» Work item
According to the syllabus for the course on early empires, which curriculum requirement does the course satisfy?

» Selected excerpt
Rise and Fall of Early Empires
Dr. Erika Lauren Lindgren 314 Luther Hall
firstname.lastname@example.org 352-8201 http://faculty.wartburg.edu/lindgrene
Office Hours: M F 9:05-10:05, T 1:30-2:30 and by appointment
This course is a comparative study of pre-modern empires, focusing primarily on non-western civilizations.
Course Goals: By the end of the term you should be able to:
1. Express a broad understanding of how early empires developed, maintained, and lost control. This is the “Big Picture.”
2. Show knowledge of the key historical figures, events and institutions that shaped these empires.
3. Read, discuss, and write about the sources [written and artistic] of our knowledge of early empires, as well as modern scholarship on the topic.
4. Understand how historians and art historians practice their craft.
5. Uncover some of the links between our current society and that of the past.
6. Have some fun!
The course satisfies the Diversity Across the Curriculum requirement. This course is also Interconnected with Humanities/Fine Arts, and is linked specifically with the disciplines of Art and Architecture.

» Provided data
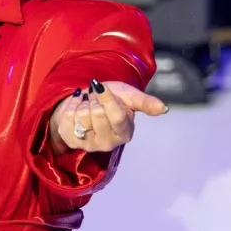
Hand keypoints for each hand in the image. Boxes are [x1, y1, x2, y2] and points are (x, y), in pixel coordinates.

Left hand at [48, 80, 167, 153]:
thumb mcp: (130, 97)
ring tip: (88, 103)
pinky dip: (70, 105)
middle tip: (96, 97)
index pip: (117, 116)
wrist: (87, 104)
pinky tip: (76, 106)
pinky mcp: (71, 140)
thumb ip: (145, 102)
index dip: (108, 99)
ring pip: (82, 115)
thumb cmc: (112, 100)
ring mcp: (88, 144)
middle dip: (95, 99)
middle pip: (97, 114)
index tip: (101, 86)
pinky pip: (67, 117)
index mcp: (125, 133)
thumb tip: (163, 108)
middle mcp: (108, 144)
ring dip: (83, 102)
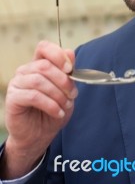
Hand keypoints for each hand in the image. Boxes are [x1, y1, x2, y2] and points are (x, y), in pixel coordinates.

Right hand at [1, 40, 77, 178]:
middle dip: (63, 80)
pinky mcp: (13, 98)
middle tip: (73, 94)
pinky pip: (34, 96)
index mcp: (38, 64)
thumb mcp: (66, 90)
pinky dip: (50, 104)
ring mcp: (17, 83)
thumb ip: (68, 72)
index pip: (44, 47)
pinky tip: (58, 112)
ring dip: (58, 94)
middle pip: (45, 66)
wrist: (39, 135)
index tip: (70, 68)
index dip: (58, 54)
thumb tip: (70, 52)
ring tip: (66, 105)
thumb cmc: (53, 110)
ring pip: (39, 81)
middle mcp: (26, 70)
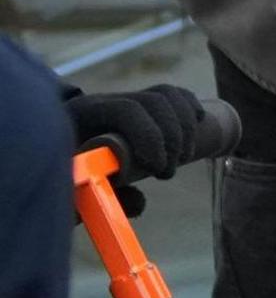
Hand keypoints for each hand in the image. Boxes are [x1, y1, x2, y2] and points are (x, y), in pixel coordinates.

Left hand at [64, 83, 207, 216]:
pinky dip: (189, 106)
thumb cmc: (59, 182)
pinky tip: (198, 122)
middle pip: (153, 101)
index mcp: (82, 115)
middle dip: (171, 137)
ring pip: (167, 96)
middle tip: (168, 173)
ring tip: (184, 157)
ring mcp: (123, 99)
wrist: (54, 166)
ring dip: (184, 127)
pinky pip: (173, 94)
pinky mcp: (141, 105)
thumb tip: (140, 204)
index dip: (150, 134)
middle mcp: (104, 101)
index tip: (157, 168)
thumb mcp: (72, 193)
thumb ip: (101, 200)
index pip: (127, 109)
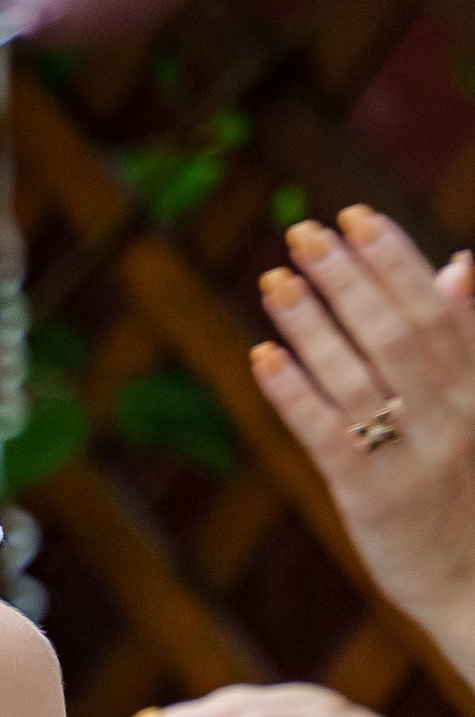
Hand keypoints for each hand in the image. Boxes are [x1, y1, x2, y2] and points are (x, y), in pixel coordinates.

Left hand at [253, 211, 474, 652]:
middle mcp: (452, 418)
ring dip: (311, 322)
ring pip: (355, 377)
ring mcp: (412, 459)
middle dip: (347, 277)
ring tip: (274, 277)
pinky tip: (262, 354)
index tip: (357, 216)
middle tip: (303, 232)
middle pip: (395, 332)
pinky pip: (326, 436)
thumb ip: (471, 337)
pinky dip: (293, 392)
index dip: (396, 260)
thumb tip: (459, 264)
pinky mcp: (371, 500)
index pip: (438, 311)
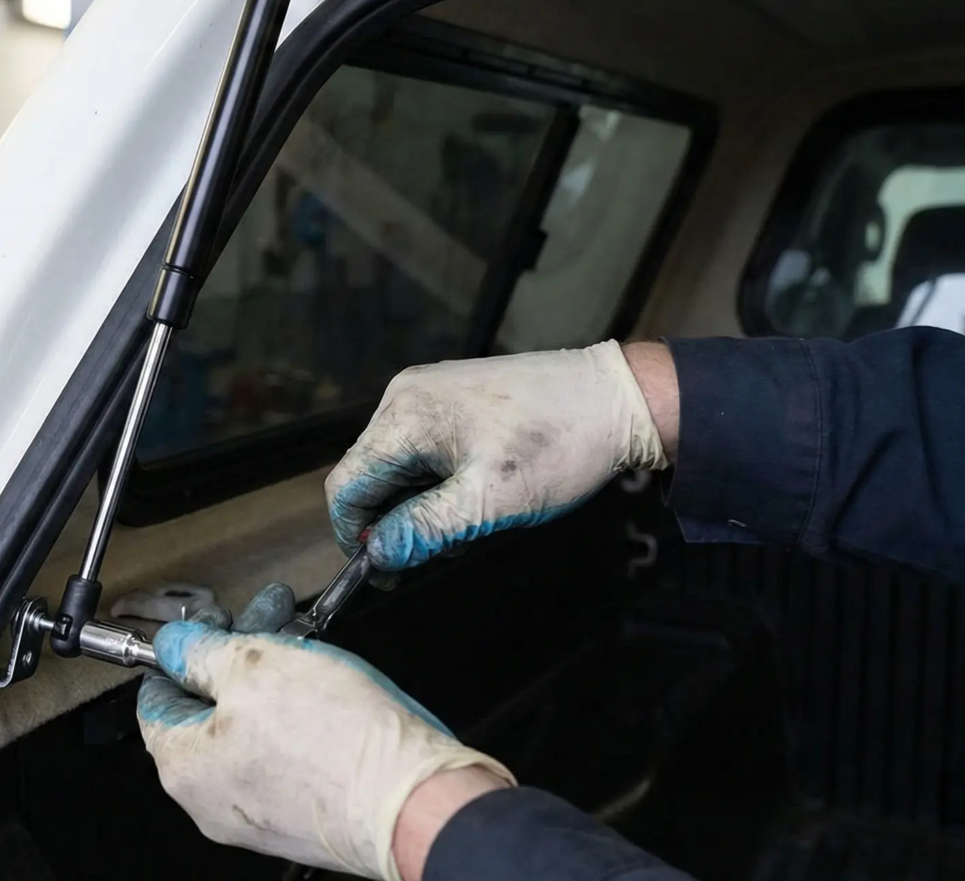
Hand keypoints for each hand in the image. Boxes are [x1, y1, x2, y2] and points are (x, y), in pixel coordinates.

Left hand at [137, 584, 513, 879]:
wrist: (416, 804)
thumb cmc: (337, 744)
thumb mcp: (254, 666)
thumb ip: (202, 652)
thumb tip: (175, 643)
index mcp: (186, 768)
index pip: (156, 700)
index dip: (181, 652)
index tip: (208, 625)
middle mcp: (214, 800)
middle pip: (208, 712)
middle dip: (237, 654)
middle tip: (266, 615)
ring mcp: (260, 812)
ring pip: (250, 728)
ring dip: (271, 677)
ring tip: (304, 638)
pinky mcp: (303, 814)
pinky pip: (285, 754)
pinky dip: (297, 713)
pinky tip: (323, 682)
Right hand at [325, 341, 670, 571]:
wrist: (617, 397)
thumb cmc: (558, 446)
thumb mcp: (489, 503)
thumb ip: (423, 530)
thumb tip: (376, 556)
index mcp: (405, 416)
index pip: (347, 485)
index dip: (356, 535)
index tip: (385, 572)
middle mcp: (404, 396)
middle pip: (369, 474)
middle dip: (395, 521)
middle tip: (443, 549)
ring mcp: (426, 391)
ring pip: (396, 464)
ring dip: (418, 504)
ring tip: (470, 521)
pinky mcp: (449, 395)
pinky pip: (421, 447)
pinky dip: (436, 480)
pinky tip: (475, 492)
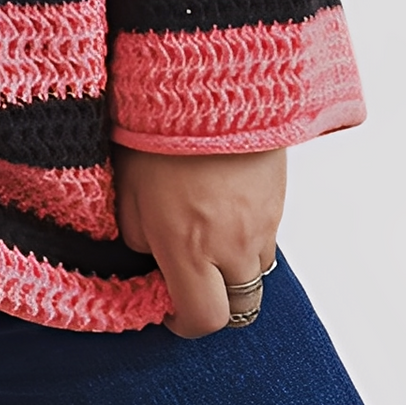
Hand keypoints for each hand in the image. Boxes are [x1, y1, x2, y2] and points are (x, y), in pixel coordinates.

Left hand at [113, 145, 286, 337]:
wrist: (210, 81)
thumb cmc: (159, 128)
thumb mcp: (126, 187)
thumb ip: (136, 234)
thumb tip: (152, 255)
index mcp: (188, 247)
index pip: (203, 319)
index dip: (184, 324)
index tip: (169, 310)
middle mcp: (233, 244)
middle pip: (242, 308)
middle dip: (218, 303)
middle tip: (192, 280)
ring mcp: (263, 223)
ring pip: (258, 272)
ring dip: (235, 269)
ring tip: (208, 238)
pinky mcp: (279, 199)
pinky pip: (269, 236)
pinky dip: (249, 237)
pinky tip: (224, 207)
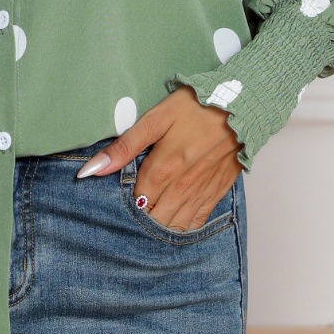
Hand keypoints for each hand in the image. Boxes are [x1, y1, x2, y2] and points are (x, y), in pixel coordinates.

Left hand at [76, 85, 242, 230]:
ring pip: (174, 226)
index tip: (117, 197)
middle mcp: (182, 188)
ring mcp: (201, 193)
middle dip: (140, 218)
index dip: (123, 203)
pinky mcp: (217, 193)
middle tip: (131, 208)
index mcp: (163, 170)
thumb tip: (90, 171)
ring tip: (149, 216)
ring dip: (159, 226)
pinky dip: (182, 227)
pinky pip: (196, 223)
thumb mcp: (156, 118)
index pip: (134, 203)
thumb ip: (124, 147)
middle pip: (153, 220)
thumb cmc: (196, 106)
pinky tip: (173, 221)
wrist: (243, 105)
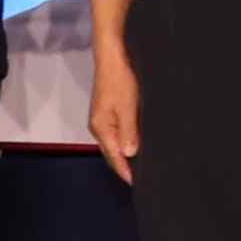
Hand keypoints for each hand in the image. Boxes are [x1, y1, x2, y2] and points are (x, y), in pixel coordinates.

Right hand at [88, 46, 142, 181]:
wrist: (113, 57)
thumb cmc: (120, 81)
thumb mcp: (127, 107)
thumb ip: (128, 131)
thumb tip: (129, 154)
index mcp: (101, 128)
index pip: (113, 156)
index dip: (125, 170)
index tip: (136, 183)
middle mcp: (99, 127)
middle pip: (111, 153)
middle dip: (124, 165)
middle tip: (141, 177)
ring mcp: (102, 119)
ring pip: (113, 143)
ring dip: (124, 154)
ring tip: (139, 165)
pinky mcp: (107, 112)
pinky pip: (116, 133)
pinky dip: (124, 141)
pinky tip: (134, 143)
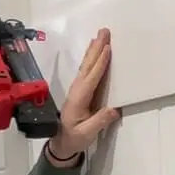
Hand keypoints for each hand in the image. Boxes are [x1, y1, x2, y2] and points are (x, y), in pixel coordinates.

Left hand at [47, 29, 118, 161]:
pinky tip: (94, 51)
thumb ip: (99, 121)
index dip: (100, 63)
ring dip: (93, 49)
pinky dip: (91, 57)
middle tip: (104, 31)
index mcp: (79, 99)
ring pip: (86, 65)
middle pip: (88, 66)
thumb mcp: (86, 134)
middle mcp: (77, 90)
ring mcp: (77, 89)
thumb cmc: (74, 139)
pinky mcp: (80, 90)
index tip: (107, 49)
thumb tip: (113, 109)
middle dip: (96, 48)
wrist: (61, 143)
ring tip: (100, 35)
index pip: (91, 78)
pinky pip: (86, 70)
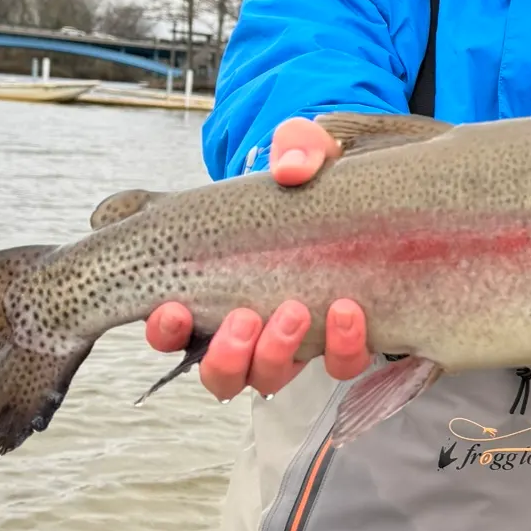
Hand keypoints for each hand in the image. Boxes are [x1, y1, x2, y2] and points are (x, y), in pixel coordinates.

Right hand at [144, 116, 372, 400]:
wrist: (365, 201)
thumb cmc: (312, 186)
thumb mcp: (302, 158)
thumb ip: (295, 151)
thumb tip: (291, 169)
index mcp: (212, 289)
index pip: (171, 330)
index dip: (165, 330)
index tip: (175, 308)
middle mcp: (246, 331)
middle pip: (220, 373)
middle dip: (226, 353)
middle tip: (246, 317)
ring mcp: (292, 344)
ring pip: (268, 378)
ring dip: (275, 354)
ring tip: (296, 312)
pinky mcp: (341, 345)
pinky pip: (338, 364)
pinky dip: (342, 346)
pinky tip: (350, 311)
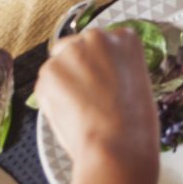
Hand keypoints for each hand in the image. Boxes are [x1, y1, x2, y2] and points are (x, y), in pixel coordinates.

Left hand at [37, 26, 160, 183]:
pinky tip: (70, 115)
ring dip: (62, 86)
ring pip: (57, 68)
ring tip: (80, 111)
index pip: (102, 43)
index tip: (101, 81)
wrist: (117, 145)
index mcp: (125, 38)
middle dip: (76, 70)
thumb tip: (97, 75)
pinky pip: (44, 86)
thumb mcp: (138, 82)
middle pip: (75, 48)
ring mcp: (70, 53)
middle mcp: (97, 37)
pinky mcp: (49, 72)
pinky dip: (51, 101)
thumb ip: (116, 69)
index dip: (99, 65)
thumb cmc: (134, 124)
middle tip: (86, 97)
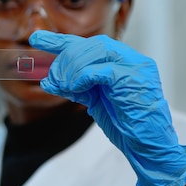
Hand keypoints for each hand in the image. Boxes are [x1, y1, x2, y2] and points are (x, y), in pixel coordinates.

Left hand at [29, 30, 185, 185]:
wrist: (149, 146)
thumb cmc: (125, 124)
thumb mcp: (94, 100)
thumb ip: (76, 86)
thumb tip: (48, 80)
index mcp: (122, 61)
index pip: (89, 44)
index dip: (61, 40)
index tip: (36, 39)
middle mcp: (131, 59)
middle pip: (90, 45)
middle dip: (65, 59)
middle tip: (52, 79)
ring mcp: (136, 66)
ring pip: (95, 52)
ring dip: (71, 69)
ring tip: (64, 86)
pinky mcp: (135, 78)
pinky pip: (101, 70)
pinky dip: (82, 77)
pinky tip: (75, 88)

» Answer
The Diversity Across the Curriculum requirement.